И тот из нас блаженней, кто постиг
сокрытый смысл гармонии великой —
не тысячу оттенков, граней, ликов,
а вечность, отразившуюся в них.
Ты молчишь так давно, что уже не больно:
медленная мучительная анестезия,
потеря ориентации, гипноз, нирвана.
Одиночество ходит странными путями —
не только дикой голизной пустыни,
но стриженым изумрудным газоном тоже.
Испытываешь меня — ну что ж, пускай,
закаляй сталь, завязывай в узел, гни подковы.
На декорациях облезла краска (печаль? тоска?) —
в старых сыграли, теперь поиграем в новых.
Тяжелое солнце, хрипло дыша, ползет в зенит
и падает, насмерть разбившись о ртуть залива.

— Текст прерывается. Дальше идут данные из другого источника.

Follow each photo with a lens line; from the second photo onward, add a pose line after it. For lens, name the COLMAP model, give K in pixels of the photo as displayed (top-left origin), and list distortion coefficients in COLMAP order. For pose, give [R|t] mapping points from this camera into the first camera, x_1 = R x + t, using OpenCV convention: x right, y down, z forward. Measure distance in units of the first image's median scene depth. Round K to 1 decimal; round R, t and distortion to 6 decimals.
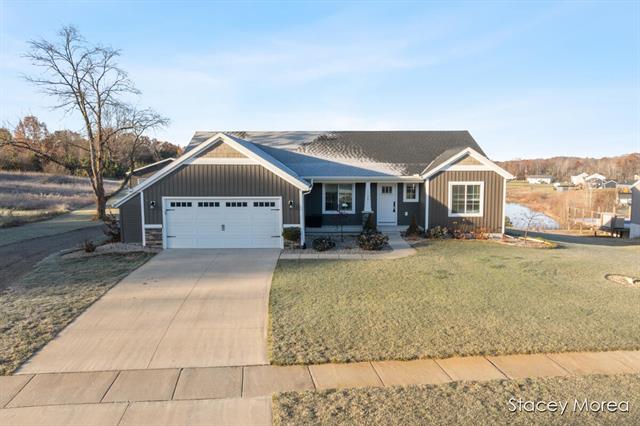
lens RADIAL K [[446.9, 0, 320.0], [0, 446.9, 213.0], [0, 0, 1]] dist [-0.036329, 0.001165]
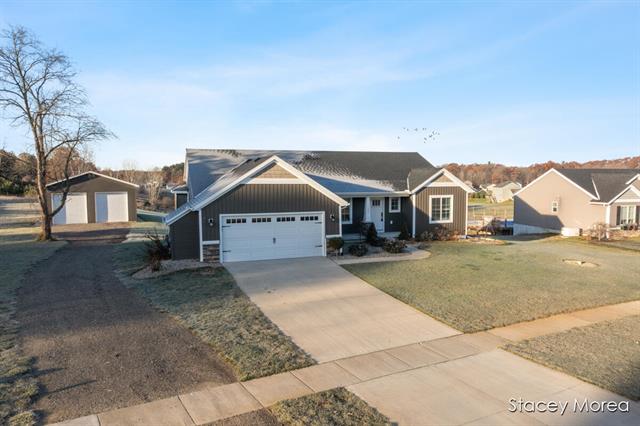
lens RADIAL K [[446.9, 0, 320.0], [0, 446.9, 213.0], [0, 0, 1]] dist [-0.036329, 0.001165]
pose [[0.943038, -0.027412, 0.331552, -0.477637], [0.033594, 0.999352, -0.012926, -0.017680], [-0.330983, 0.023327, 0.943348, -0.087110]]
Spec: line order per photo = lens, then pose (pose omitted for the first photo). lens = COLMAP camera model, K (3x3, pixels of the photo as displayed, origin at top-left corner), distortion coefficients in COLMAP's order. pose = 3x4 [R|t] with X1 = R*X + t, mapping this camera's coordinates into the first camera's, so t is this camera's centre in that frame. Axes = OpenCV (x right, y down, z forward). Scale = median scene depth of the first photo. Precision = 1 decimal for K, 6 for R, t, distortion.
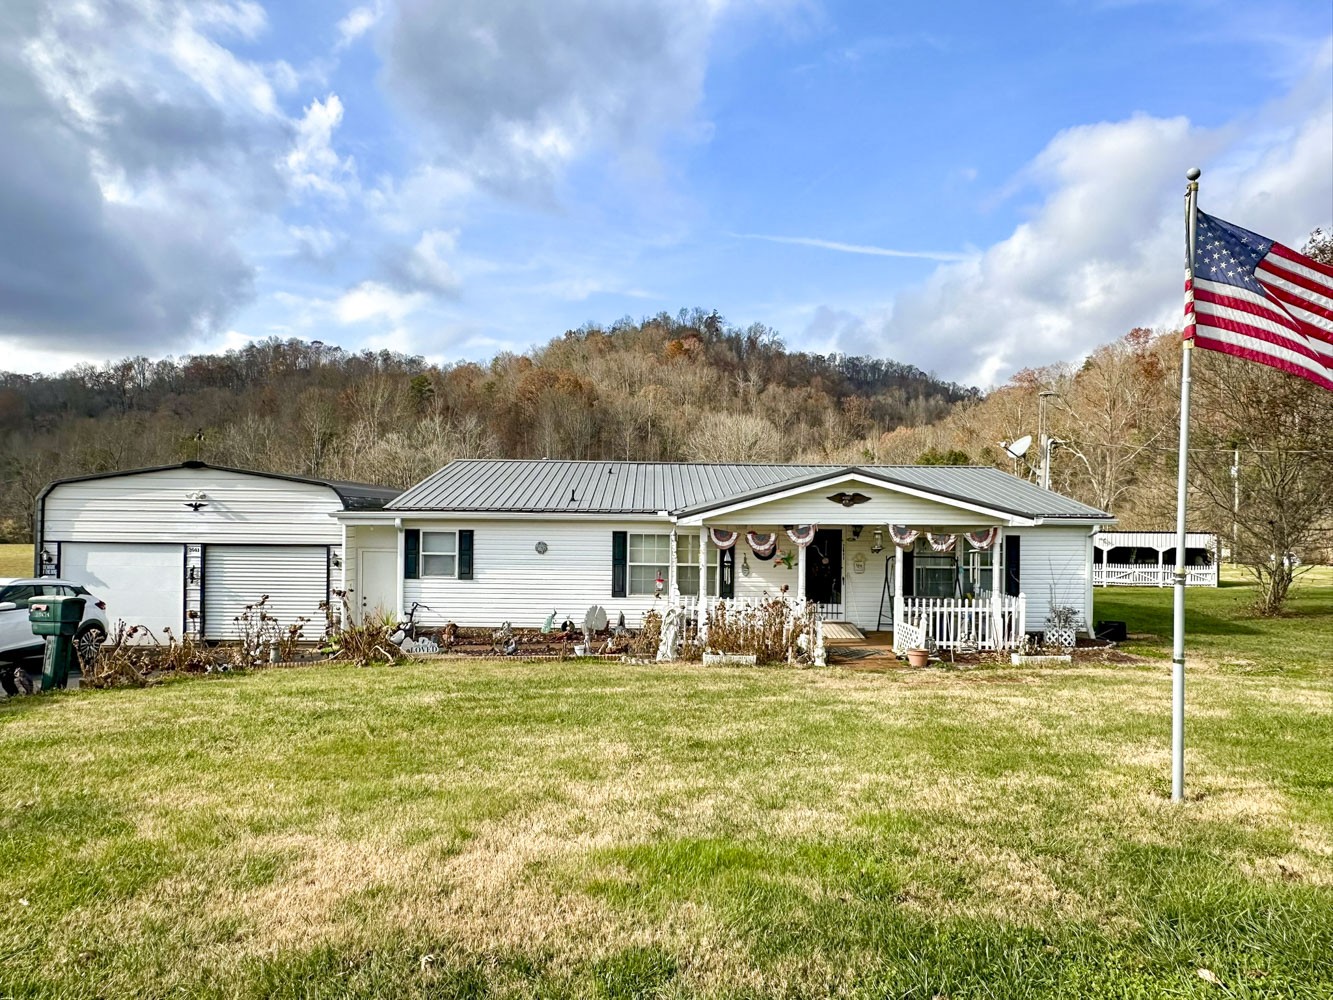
lens RADIAL K [[863.8, 0, 670.0], [0, 863.8, 503.1], [0, 0, 1]] dist [-0.001530, -0.000517]
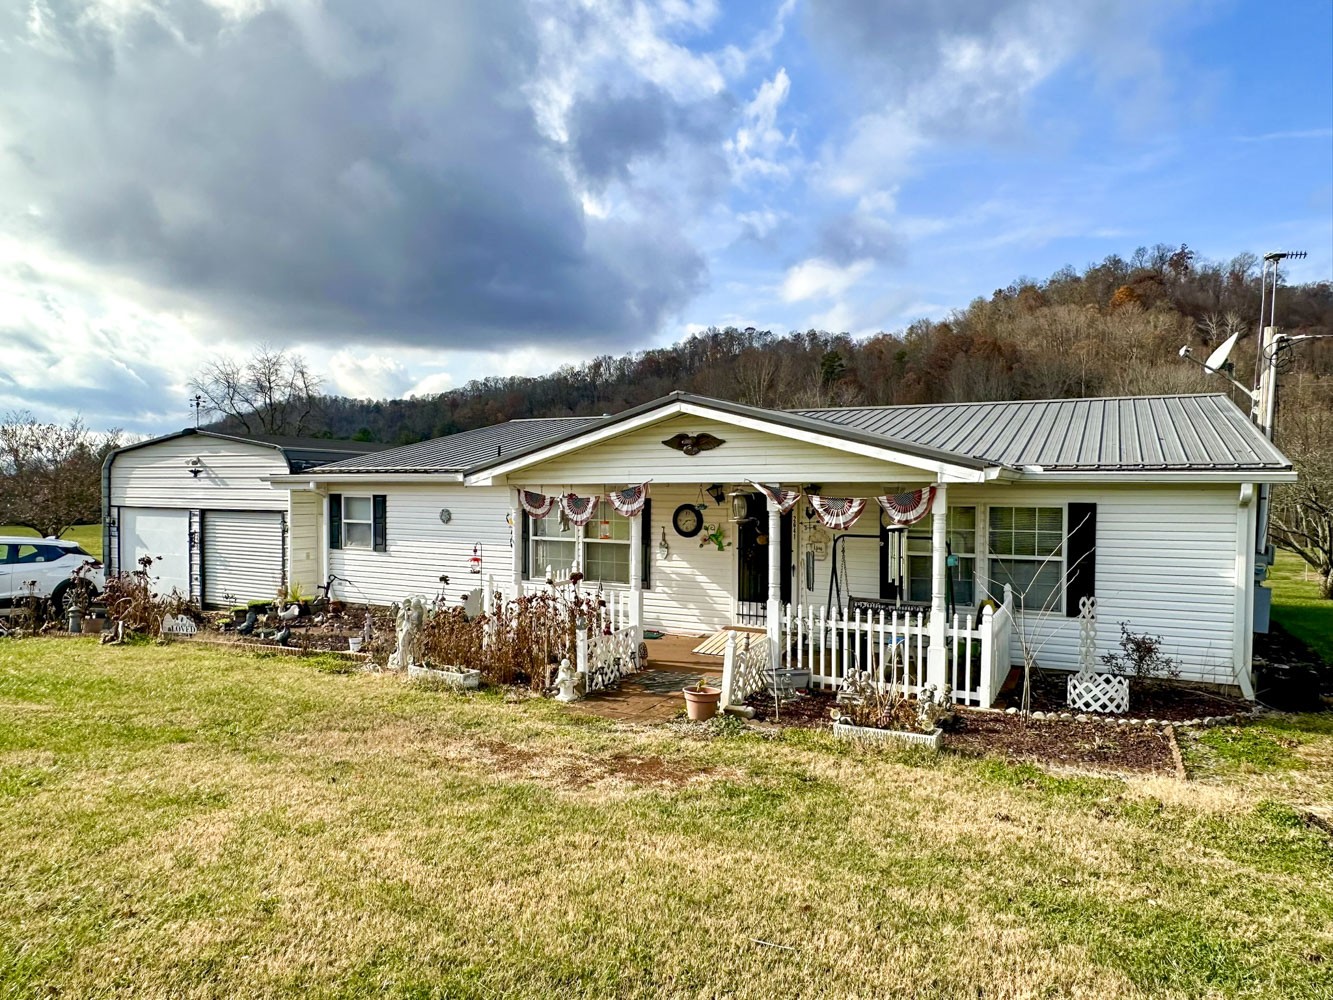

Ледяное эхо вертикально во мне звенит,
случайные чайки отражают его пугливо.
Водопад застывший, висящий на волоске
(при нуле по Цельсию), — такие дает уроки!
Под ногами хрустят ракушки — их тысячи на песке,
выброшенных, ненужных, переживших все сроки.
По пустым просторам гуляет вьюга —
октябрю не хватило накала, что ли?
А поскольку и нам не хватило юга,
мы с тобой на север едем, подруга,
где, мерцая, светится алым поле.
С северным ветром делить ледяную постель —
странные игры, но если означить цель —
приноровиться к узам грядущей стужи,
к мертвенной вечности — выбор не так уж плох.
Горлом стеклянным впивая морозный вдох,
помню о том, что когда-нибудь станет хуже.
Но жизнь уступчива — ее выжимают на край,
а она все пуще ветвится — кому-то рай
и в глухой воде под панцирем Антарктиды.
Я тоже выживу — в ледяном аду,
и, жидкий азот вдохнув, снова приду,
заморозив до времени слезы, шипы, обиды.
Нарастает лед, жизнь промерзает до дна.
В голове — бардак — огненная страна,
вулканический выброс, горящий фосфор тоски.
Зима, зима — что ослабит твои тиски?